We assess GATA in the light of general desiderata that apply to all cross-linguistic and cross-cultural databases: balanced sampling and feature coverage. In addition, we discuss the temporal distribution of the time gaps between grammars.

The balanced sampling design principle entails that, to the extent possible, the resource should provide an accurate perspective of the diversity and the variation present across the world’s languages. The current version of GATA28 comprises information on 52 languages, representing in a balanced manner, by design, all major linguistic regions in the world, as shown by the map presented in Fig. 1.

Reference grammars might not specify the features coded in GATA for a number of reasons, which would lead to uneven feature coverage. A visualization of the feature coverage for each typological domain is featured in Fig. 2, where we can see that no typological domain in GATA has a feature coverage under 75% of the total number of languages, being phonology and pronominal systems the better covered features with a coverage of over 90%.

Fig. 2
figure 2

Feature coverage for each typological domain in GATA.

The temporal distribution between the two states of a language coded in GATA varies significantly across languages, as observed in Fig. 3. One language in the sample, Rembarrnga, includes two states separated by 25 years, while there are three languages, Komi-Zyrian, Forest Enets, and Nganasan, for which the time interval between states is approximately 160 years (see Fig. 3).

Fig. 3
figure 3

Time intervals between states (published grammars) in the languages coded in GATA.

Finally, we can assess the aggregated amount of language change emerging from each of these domains across time.
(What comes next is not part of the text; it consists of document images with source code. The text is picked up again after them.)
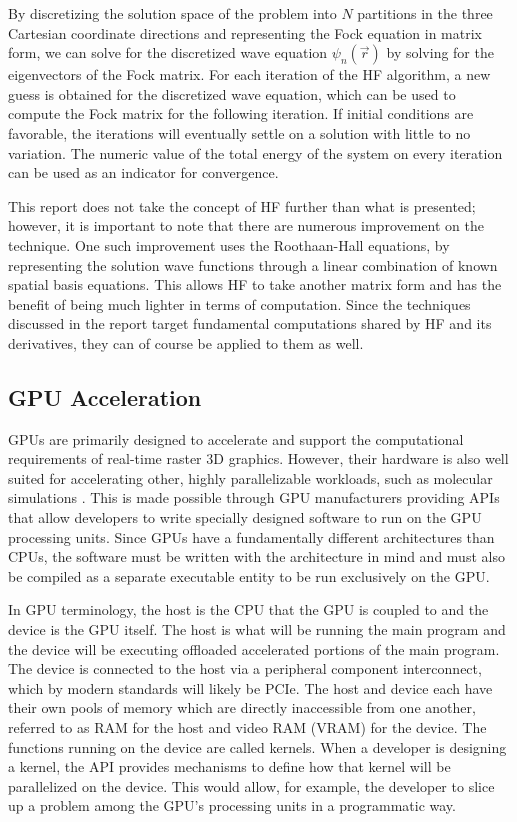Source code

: \documentclass[conference, twoside]{IEEEtran}
\begin{document}
By discretizing the solution space of the problem into $N$ partitions in the three Cartesian coordinate directions and representing the Fock equation in matrix form, we can solve for the discretized wave equation $\psi_n(\vec{r})$ by solving for the eigenvectors of the Fock matrix. For each iteration of the HF algorithm, a new guess is obtained for the discretized wave equation, which can be used to compute the Fock matrix for the following iteration. If initial conditions are favorable, the iterations will eventually settle on a solution with little to no variation. The numeric value of the total energy of the system on every iteration can be used as an indicator for convergence.

This report does not take the concept of HF further than what is presented; however, it is important to note that there are numerous improvement on the technique. One such improvement uses the Roothaan-Hall equations, by representing the solution wave functions through a linear combination of known spatial basis equations. This allows HF to take another matrix form and has the benefit of being much lighter in terms of computation. Since the techniques discussed in the report target fundamental computations shared by HF and its derivatives, they can of course be applied to them as well.

\subsection{GPU Acceleration} %

GPUs are primarily designed to accelerate and support the computational requirements of real-time raster 3D graphics. However, their hardware is also well suited for accelerating other, highly parallelizable workloads, such as molecular simulations \cite{electronic-structure-calculations-on-gpus}. This is made possible through GPU manufacturers providing APIs that allow developers to write specially designed software to run on the GPU processing units. Since GPUs have a fundamentally different architectures than CPUs, the software must be written with the architecture in mind and must also be compiled as a separate executable entity to be run exclusively on the GPU.

In GPU terminology, the host is the CPU that the GPU is coupled to and the device is the GPU itself. The host is what will be running the main program and the device will be executing offloaded accelerated portions of the main program. The device is connected to the host via a peripheral component interconnect, which by modern standards will likely be PCIe. The host and device each have their own pools of memory which are directly inaccessible from one another, referred to as RAM for the host and video RAM (VRAM) for the device. The functions running on the device are called kernels. When a developer is designing a kernel, the API provides mechanisms to define how that kernel will be parallelized on the device. This would allow, for example, the developer to slice up a problem among the GPU's processing units in a programmatic way.
\end{document}
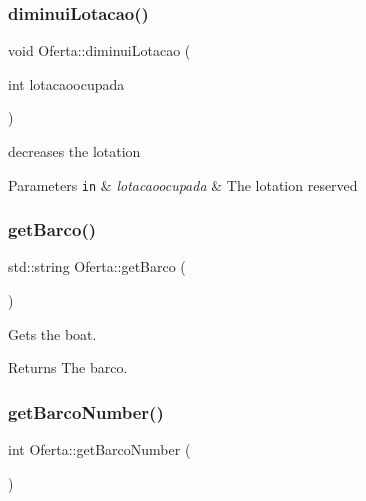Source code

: \subsubsection{\texorpdfstring{diminui\+Lotacao()}{diminuiLotacao()}}
{\footnotesize\ttfamily void Oferta\+::diminui\+Lotacao (\begin{DoxyParamCaption}\item[{int}]{lotacaoocupada }\end{DoxyParamCaption})\hspace{0.3cm}{\ttfamily [inline]}}



decreases the lotation 


\begin{DoxyParams}[1]{Parameters}
\mbox{\tt in}  & {\em lotacaoocupada} & The lotation reserved \\
\hline
\end{DoxyParams}
\mbox{\label{classOferta_aaed9b5937f9f33d2980fcc13ac02132c}} 
\subsubsection{\texorpdfstring{get\+Barco()}{getBarco()}}
{\footnotesize\ttfamily std\+::string Oferta\+::get\+Barco (\begin{DoxyParamCaption}{ }\end{DoxyParamCaption})\hspace{0.3cm}{\ttfamily [inline]}}



Gets the boat. 

\begin{DoxyReturn}{Returns}
The barco. 
\end{DoxyReturn}
\mbox{\label{classOferta_abf0f062fa730edf6d4232926980b106c}} 
\subsubsection{\texorpdfstring{get\+Barco\+Number()}{getBarcoNumber()}}
{\footnotesize\ttfamily int Oferta\+::get\+Barco\+Number (\begin{DoxyParamCaption}{ }\end{DoxyParamCaption})}



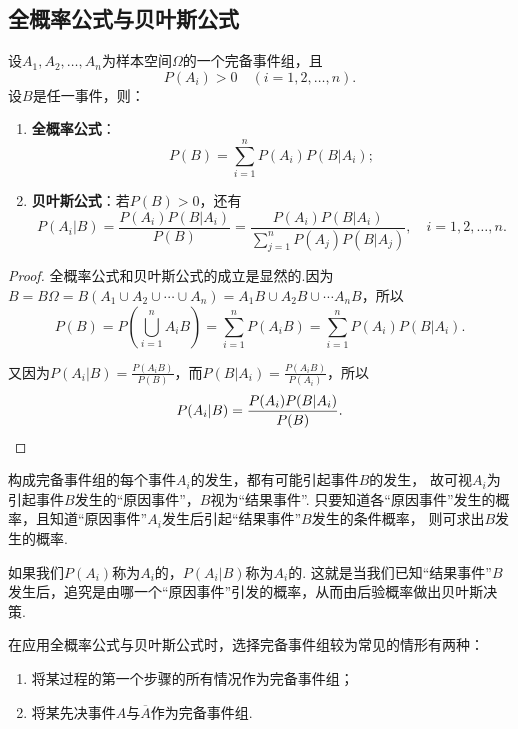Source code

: \subsection{全概率公式与贝叶斯公式}
\begin{theorem}
设\(A_1,A_2,\dotsc,A_n\)为样本空间\(\Omega\)的一个完备事件组，且\[
P(A_i) > 0 \quad(i=1,2,\dotsc,n).
\]设\(B\)是任一事件，则：
\begin{enumerate}
\item {\bf 全概率公式}：\begin{equation}
P(B) = \sum\limits_{i=1}^n P(A_i) P(B \vert A_i);
\end{equation}
\item {\bf 贝叶斯公式}：若\(P(B) > 0\)，还有\begin{equation}
P(A_i \vert B) = \frac{P(A_i) P(B \vert A_i)}{P(B)}
= \frac{P(A_i) P(B \vert A_i)}{\sum\limits_{j=1}^n P(A_j) P(B \vert A_j)},
\quad i = 1,2,\dotsc,n.
\end{equation}
\end{enumerate}
\begin{proof}
全概率公式和贝叶斯公式的成立是显然的.因为\(B = B \Omega = B(A_1 \cup A_2 \cup \dotsb \cup A_n) = A_1 B \cup A_2 B \cup \dotsb A_n B\)，所以\[
P(B) = P\left(\bigcup\limits_{i=1}^n A_i B\right)
= \sum\limits_{i=1}^n P(A_i B)
= \sum\limits_{i=1}^n P(A_i) P(B \vert A_i).
\]

又因为\(P(A_i \vert B) = \frac{P(A_i B)}{P(B)}\)，而\(P(B \vert A_i) = \frac{P(A_i B)}{P(A_i)}\)，所以\[
P(A_i \vert B) = \frac{P(A_i) P(B \vert A_i)}{P(B)}.
\qedhere
\]
\end{proof}
\end{theorem}

构成完备事件组的每个事件\(A_i\)的发生，都有可能引起事件\(B\)的发生，
故可视\(A_i\)为引起事件\(B\)发生的“原因事件”，\(B\)视为“结果事件”.
只要知道各“原因事件”发生的概率，且知道“原因事件”\(A_i\)发生后引起“结果事件”\(B\)发生的条件概率，
则可求出\(B\)发生的概率.

如果我们\(P(A_i)\)称为\(A_i\)的，\(P(A_i \vert B)\)称为\(A_i\)的.
这就是当我们已知“结果事件”\(B\)发生后，追究是由哪一个“原因事件”引发的概率，从而由后验概率做出贝叶斯决策.

在应用全概率公式与贝叶斯公式时，选择完备事件组较为常见的情形有两种：
\begin{enumerate}
\item 将某过程的第一个步骤的所有情况作为完备事件组；
\item 将某先决事件\(A\)与\(\overline{A}\)作为完备事件组.
\end{enumerate}

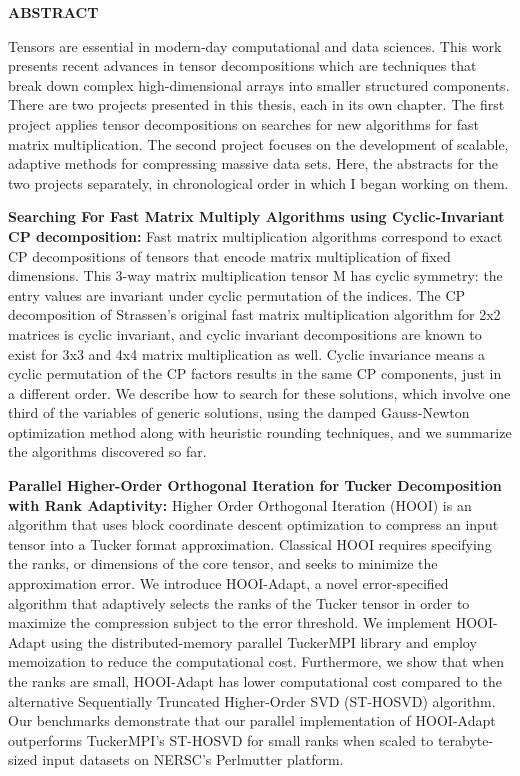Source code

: \documentclass[MS]{wfuthesis}
\begin{document}
    \begin{center}
        \textbf{ABSTRACT}
    \end{center}
    Tensors are essential in modern-day computational and data sciences. This
    work presents recent advances in tensor decompositions which are techniques
    that break down complex high-dimensional arrays into smaller structured
    components. There are two projects presented in this thesis, each in its own
    chapter. The first project applies tensor decompositions on searches for new
    algorithms for fast matrix multiplication. The second project focuses on the
    development of scalable, adaptive methods for compressing massive data sets.
    Here, the abstracts for the two projects separately, in chronological order
    in which I began working on them.

    \textbf{Searching For Fast Matrix Multiply Algorithms using Cyclic-Invariant
    CP decomposition:} Fast matrix multiplication algorithms correspond to exact
    CP decompositions of tensors that encode matrix multiplication of fixed
    dimensions. This 3-way matrix multiplication tensor M has cyclic symmetry:
    the entry values are invariant under cyclic permutation of the indices. The
    CP decomposition of Strassen's original fast matrix multiplication algorithm
    for 2x2 matrices is cyclic invariant, and cyclic invariant decompositions
    are known to exist for 3x3 and 4x4 matrix multiplication as well. Cyclic
    invariance means a cyclic permutation of the CP factors results in the same
    CP components, just in a different order. We describe how to search for
    these solutions, which involve one third of the variables of generic
    solutions, using the damped Gauss-Newton optimization method along with
    heuristic rounding techniques, and we summarize the algorithms discovered so
    far.

    \textbf{Parallel Higher-Order Orthogonal Iteration for Tucker Decomposition
    with Rank Adaptivity:} Higher Order Orthogonal Iteration (HOOI) is an
    algorithm that uses block coordinate descent optimization to compress an
    input tensor into a Tucker format approximation. Classical HOOI requires
    specifying the ranks, or dimensions of the core tensor, and seeks to
    minimize the approximation error. 	We introduce HOOI-Adapt, a novel
    error-specified algorithm that adaptively selects the ranks of the Tucker
    tensor in order to maximize the compression subject to the error threshold.
    We implement HOOI-Adapt using the distributed-memory parallel TuckerMPI
    library and employ memoization to reduce the computational cost.
    Furthermore, we show that when the ranks are small, HOOI-Adapt has lower
    computational cost compared to the alternative Sequentially Truncated
    Higher-Order SVD (ST-HOSVD) algorithm. Our benchmarks demonstrate that our
    parallel implementation of HOOI-Adapt outperforms TuckerMPI's ST-HOSVD for
    small ranks when scaled to terabyte-sized input datasets on NERSC's
    Perlmutter platform.
\end{document}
Figure 4 showcases, within each grammatical domain, the fraction of all features who have changed over a given period of time. There is substantial variation in the total amount of change witnessed across domains, partially due to the differing temporal stability of linguistic features9. It should also be noted that, larger time intervals are not necessarily associated with larger amounts of language change - within the relatively narrow time span between the grammars analyzed in this paper. This can be understood as (partially) reflecting how language change is widely modulated by varying social and cultural factors, but it could point as well to a more subtle effect associated with the perceived utility of grammars. In a nutshell: given that a grammar of a language exist, the need for a second grammar would increase if its considered that sufficient language change has taken place (other factors, such as the theoretical frame and the coverage of the former grammar, being equal).

Fig. 4
figure 4

An example analysis of change across the different domains. The amount of change within each domain is plotted against the difference in years between both states of documentation.

Usage Notes

Following CLDF standards, the GATA dataset28 is published as linked CSVW-files. It can easily be accessed either with CSV-reading applications or with designated tools developed from the CLDF-community. For example, designated programming packages for retrieving CLDF data have been developed for Python (https://github.com/cldf/pycldf) and R (https://github.com/SimonGreenhill/rcldf). The tabular CLDF format permits easy comparison with other CLDF-datasets. For example, it is possible to use the commandline interface of the pycldf-Python package to access the data or to create a SQlite database out of this dataset29. In general, the tabular-format makes it easy to reuse the data in various ways (associated with a large list of potential research questions), and with many different programs.